(GIVEN ENTRIES begins)
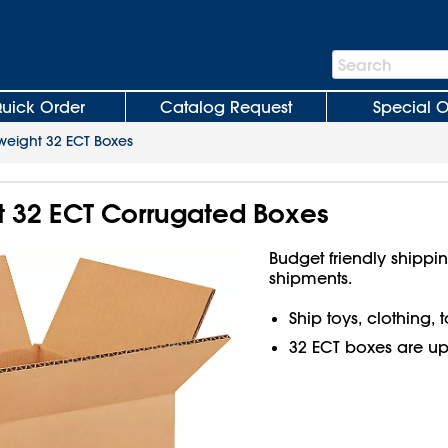
Search
Search
Bar
uick Order
Catalog Request
Special O
weight 32 ECT Boxes
ht 32 ECT Corrugated Boxes
Budget friendly shippin
shipments.
Ship toys, clothing,
32 ECT boxes are up t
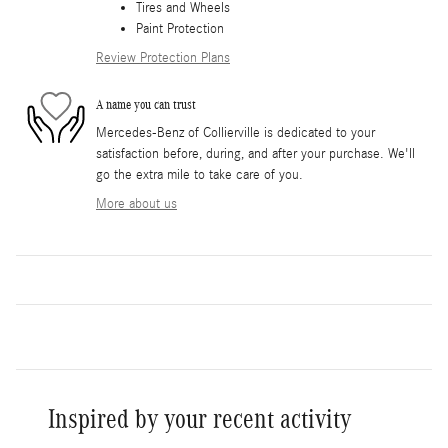
Tires and Wheels
Paint Protection
Review Protection Plans
A name you can trust
Mercedes-Benz of Collierville is dedicated to your
satisfaction before, during, and after your purchase. We'll
go the extra mile to take care of you.
More about us
Inspired by your recent activity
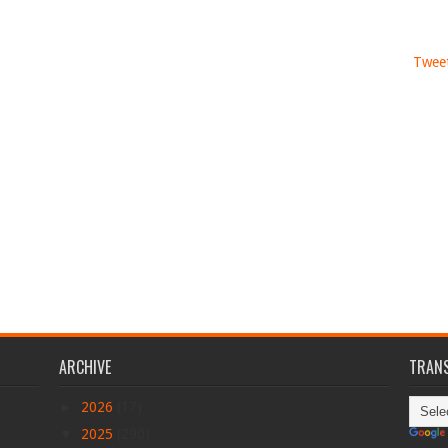
Tweet
ARCHIVE
TRANS
►
2026
(17)
▼
2025
(290)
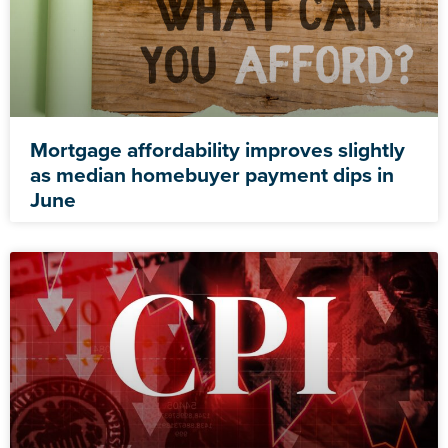
Mortgage affordability improves slightly
as median homebuyer payment dips in
June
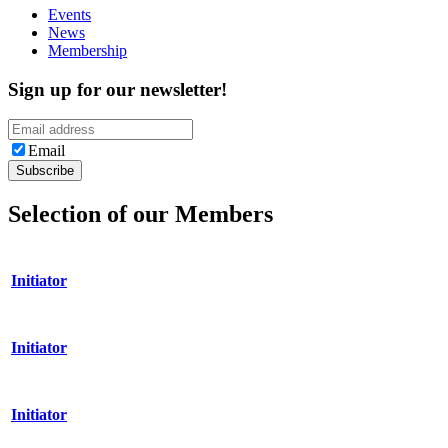
Events
News
Membership
Sign up for our newsletter!
Email
Selection of our Members
Initiator
Initiator
Initiator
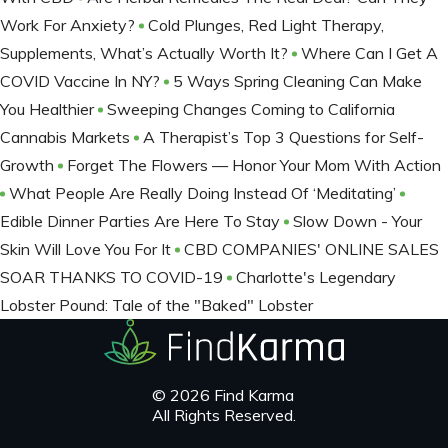
Work For Anxiety?
Cold Plunges, Red Light Therapy,
Supplements, What’s Actually Worth It?
Where Can I Get A
COVID Vaccine In NY?
5 Ways Spring Cleaning Can Make
You Healthier
Sweeping Changes Coming to California
Cannabis Markets
A Therapist’s Top 3 Questions for Self-
Growth
Forget The Flowers — Honor Your Mom With Action
What People Are Really Doing Instead Of ‘Meditating’
Edible Dinner Parties Are Here To Stay
Slow Down - Your
Skin Will Love You For It
CBD COMPANIES' ONLINE SALES
SOAR THANKS TO COVID-19
Charlotte's Legendary
Lobster Pound: Tale of the "Baked" Lobster
© 2026 Find Karma
All Rights Reserved.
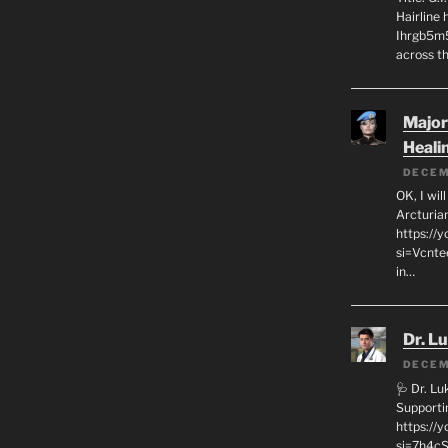
Hairline
Ihrgb5m5
across th
Major
Heali
DECEM
OK, I wil
Arcturia
https://
si=Vcnt
in…
Dr. L
DECEM
🩺 Dr. L
Supporti
https:/
si=7h4cS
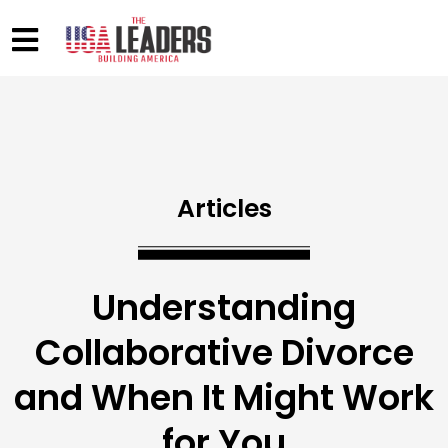
Articles
Understanding
Collaborative Divorce
and When It Might Work
for You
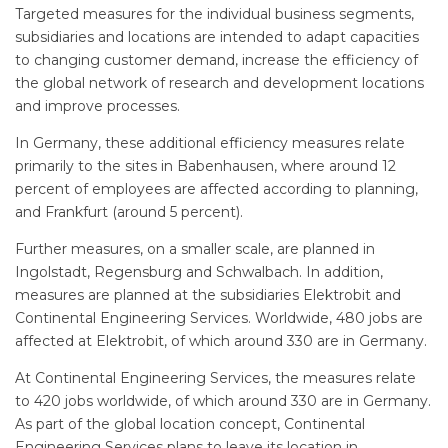
Targeted measures for the individual business segments,
subsidiaries and locations are intended to adapt capacities
to changing customer demand, increase the efficiency of
the global network of research and development locations
and improve processes.
In Germany, these additional efficiency measures relate
primarily to the sites in Babenhausen, where around 12
percent of employees are affected according to planning,
and Frankfurt (around 5 percent).
Further measures, on a smaller scale, are planned in
Ingolstadt, Regensburg and Schwalbach. In addition,
measures are planned at the subsidiaries Elektrobit and
Continental Engineering Services. Worldwide, 480 jobs are
affected at Elektrobit, of which around 330 are in Germany.
At Continental Engineering Services, the measures relate
to 420 jobs worldwide, of which around 330 are in Germany.
As part of the global location concept, Continental
Engineering Services plans to leave its location in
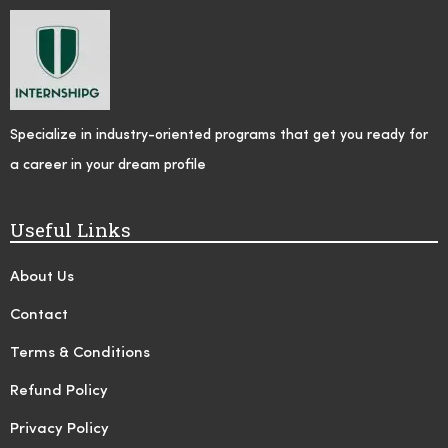
Specialize in industry-oriented programs that get you ready for
a career in your dream profile
Useful Links
About Us
Contact
Terms & Conditions
Refund Policy
Privacy Policy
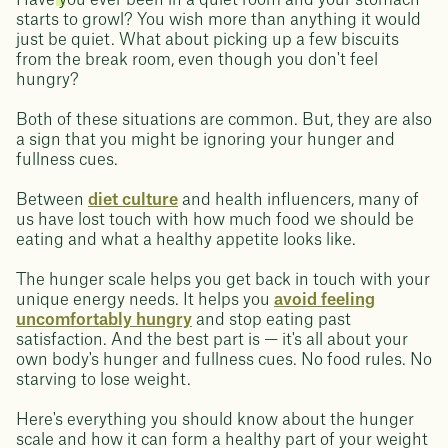
Have you ever been in a quiet room and your stomach
starts to growl? You wish more than anything it would
just be quiet. What about picking up a few biscuits
from the break room, even though you don't feel
hungry?
Both of these situations are common. But, they are also
a sign that you might be ignoring your hunger and
fullness cues.
Between
diet culture
and health influencers, many of
us have lost touch with how much food we should be
eating and what a healthy appetite looks like.
The hunger scale helps you get back in touch with your
unique energy needs. It helps you
avoid feeling
uncomfortably hungry
and stop eating past
satisfaction. And the best part is — it's all about your
own body's hunger and fullness cues. No food rules. No
starving to lose weight.
Here's everything you should know about the hunger
scale and how it can form a healthy part of your weight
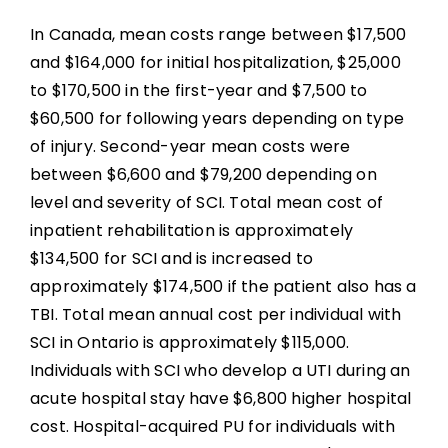
In Canada, mean costs range between $17,500
and $164,000 for initial hospitalization, $25,000
to $170,500 in the first-year and $7,500 to
$60,500 for following years depending on type
of injury. Second-year mean costs were
between $6,600 and $79,200 depending on
level and severity of SCI. Total mean cost of
inpatient rehabilitation is approximately
$134,500 for SCI and is increased to
approximately $174,500 if the patient also has a
TBI. Total mean annual cost per individual with
SCI in Ontario is approximately $115,000.
Individuals with SCI who develop a UTI during an
acute hospital stay have $6,800 higher hospital
cost. Hospital-acquired PU for individuals with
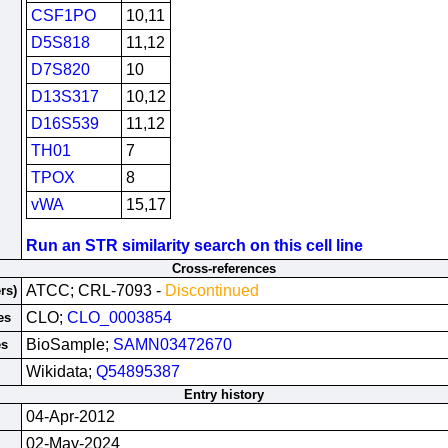
CSF1PO
10,11
D5S818
11,12
D7S820
10
D13S317
10,12
D16S539
11,12
TH01
7
TPOX
8
vWA
15,17
Run an STR similarity search on this cell line
Cross-references
ATCC; CRL-7093 -
Discontinued
rs)
CLO;
CLO_0003854
es
BioSample;
SAMN03472670
es
Wikidata;
Q54895387
Entry history
04-Apr-2012
02-May-2024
(GIVEN ENTRIES ends)
INSTRUCTION -> If a line above holds the string "fullness", return it as it stands.

FINISHED EXERCISE ->
fullness cues.
own body's hunger and fullness cues. No food rules. No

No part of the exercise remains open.